IDF March (Hebrew: מארש צה"ל or צה"ל צועד, Tzahal Tzo'ed) is the official march music of the Israel Defense Forces (IDF), which is played in ceremonies and parades held by the military. It was written in 1963 by composer Yoav Talmi.

==History==
Until 1963, the IDF did not have any official march, and the song "Kitatenu Balayla Tzoedet" was used to accompany the marches.

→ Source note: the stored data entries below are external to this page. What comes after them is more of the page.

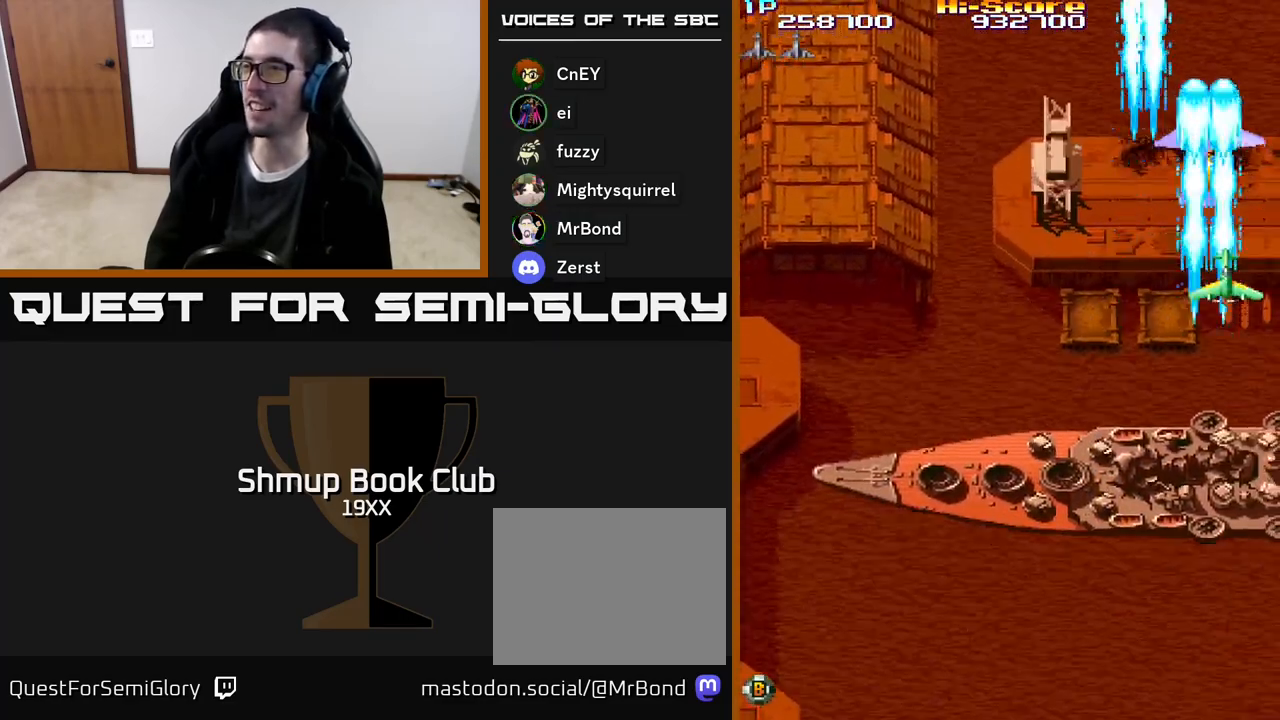
{"buttons": ["R2", "DPAD_DOWN", "DPAD_LEFT"], "events": [[33, "DPAD_LEFT", "down"], [100, "DPAD_LEFT", "up"], [333, "DPAD_LEFT", "down"], [333, "DPAD_UP", "up"], [367, "DPAD_DOWN", "down"]]}
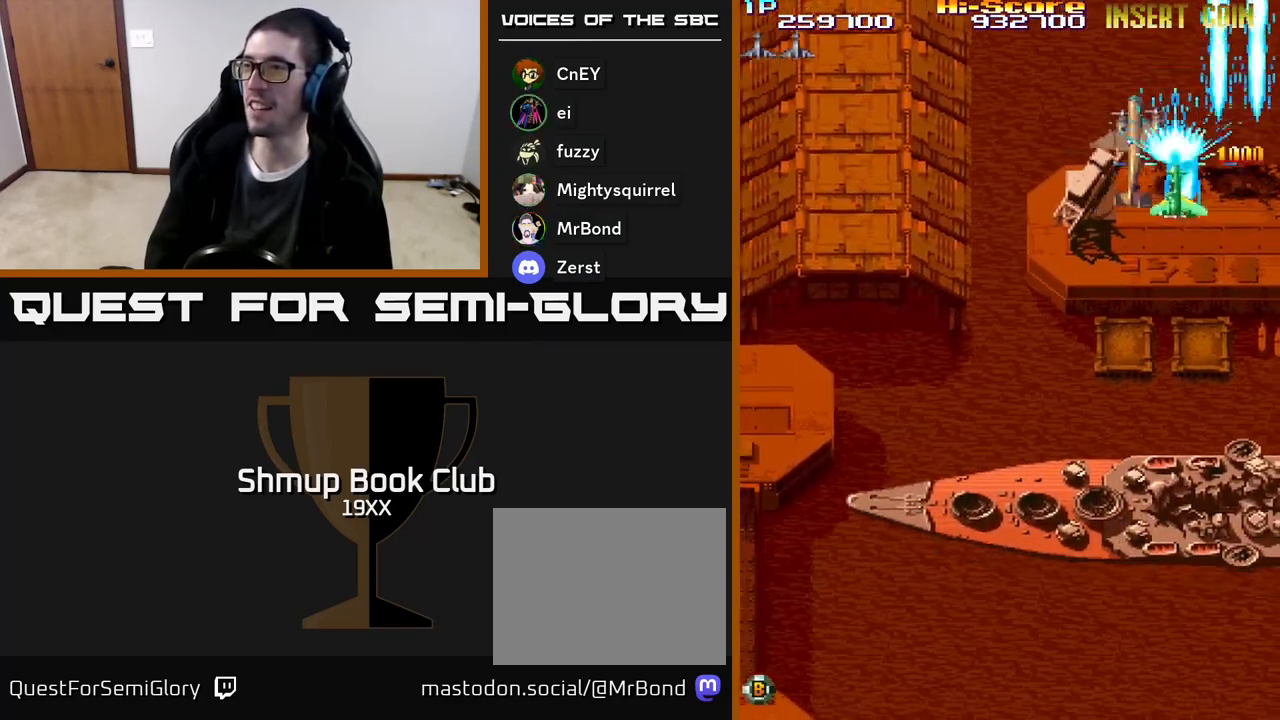
{"buttons": ["R2", "DPAD_DOWN"], "events": [[383, "DPAD_LEFT", "up"]]}
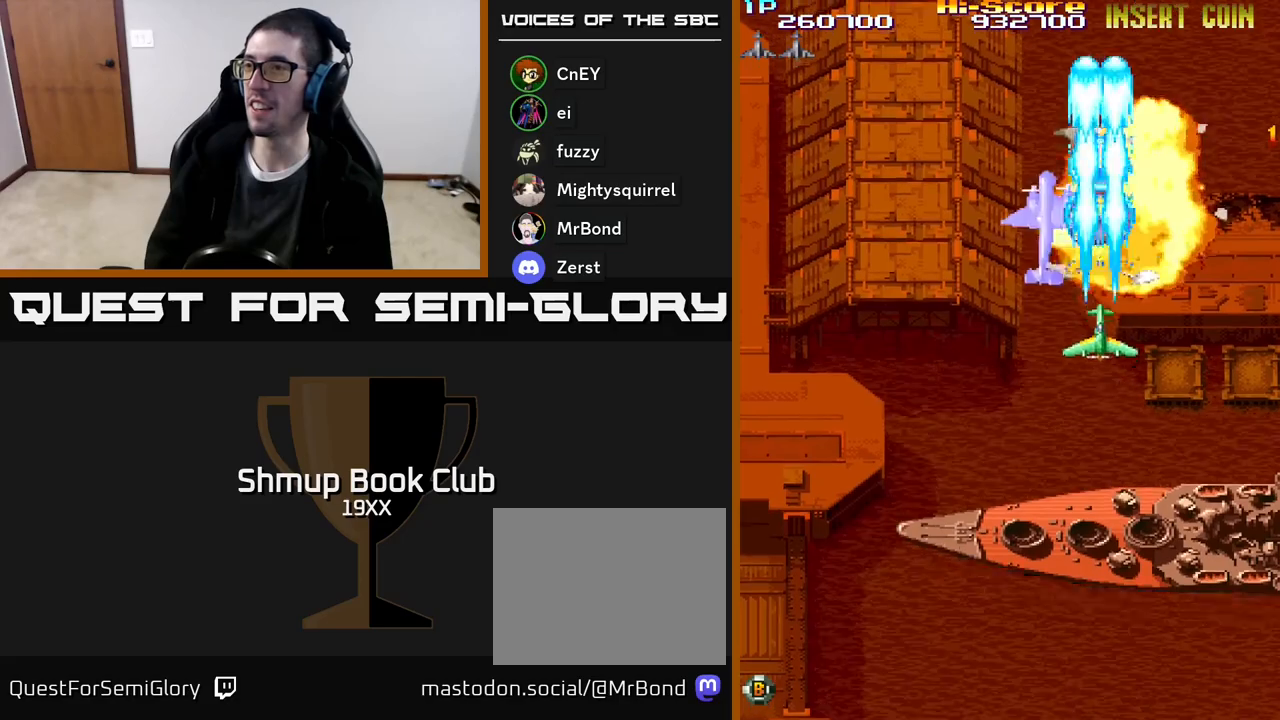
{"buttons": ["R2", "DPAD_DOWN", "DPAD_LEFT"], "events": [[33, "DPAD_LEFT", "down"], [100, "DPAD_DOWN", "up"], [150, "DPAD_DOWN", "down"]]}
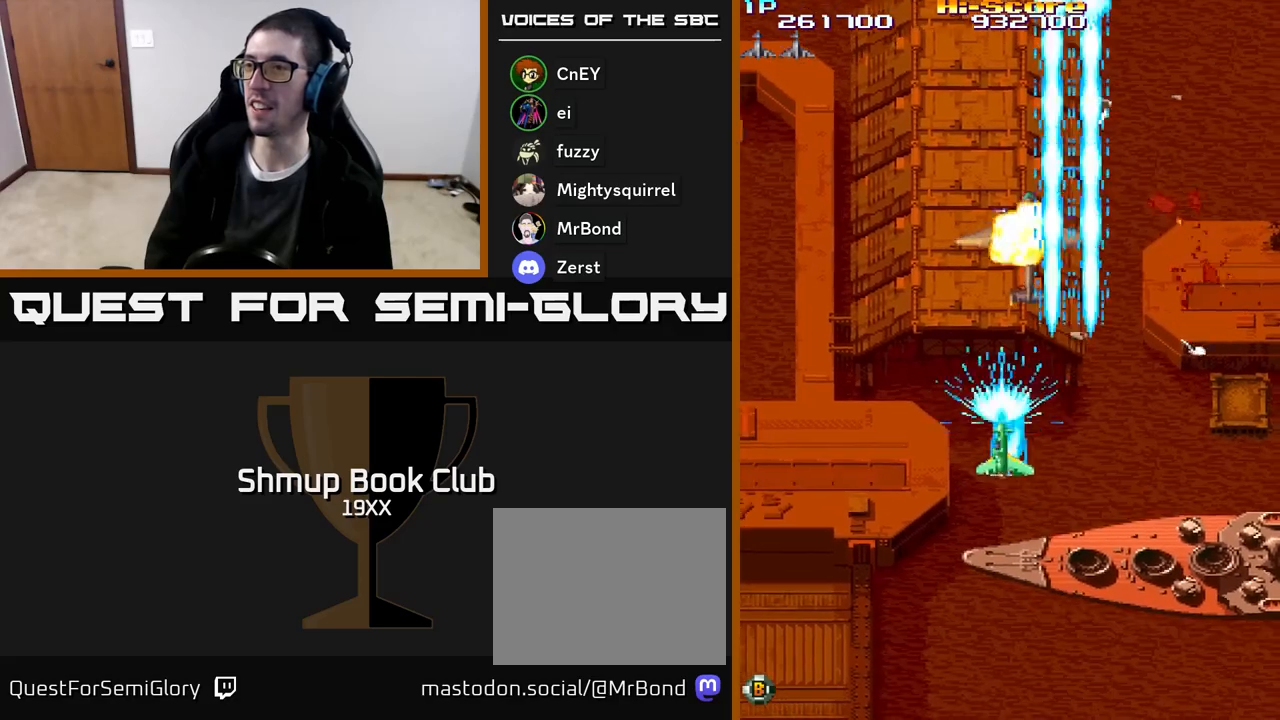
{"buttons": ["R2", "DPAD_DOWN", "DPAD_LEFT"], "events": []}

At the beginning of 1963, a competition was declared for an official march song for the IDF, with 208 competing composers registering to the contest. The marches that made it to the final stage of the competition were played by the IDF Orchestra (led by Conductor Izhak Graziani) to the general public at Heichal Hatarbut concert hall, and the Army Radio broadcast the ceremony live to all army bases. The jury included senior musicians on the one hand, and IDF soldiers themselves on the other. The soldiers cast their votes by phone. Yoav Talmi's march song was unanimously chosen.

Corporal Yoav Talmi, then a 19-year-old young player in the IDF's orchestra and a student of composition at the Israel Conservatory of Music in Tel Aviv, registered for the contest anonymously. In second place came Meir Wiesel, and third place was won by Ephraim Katz, both also IDF's orchestra players.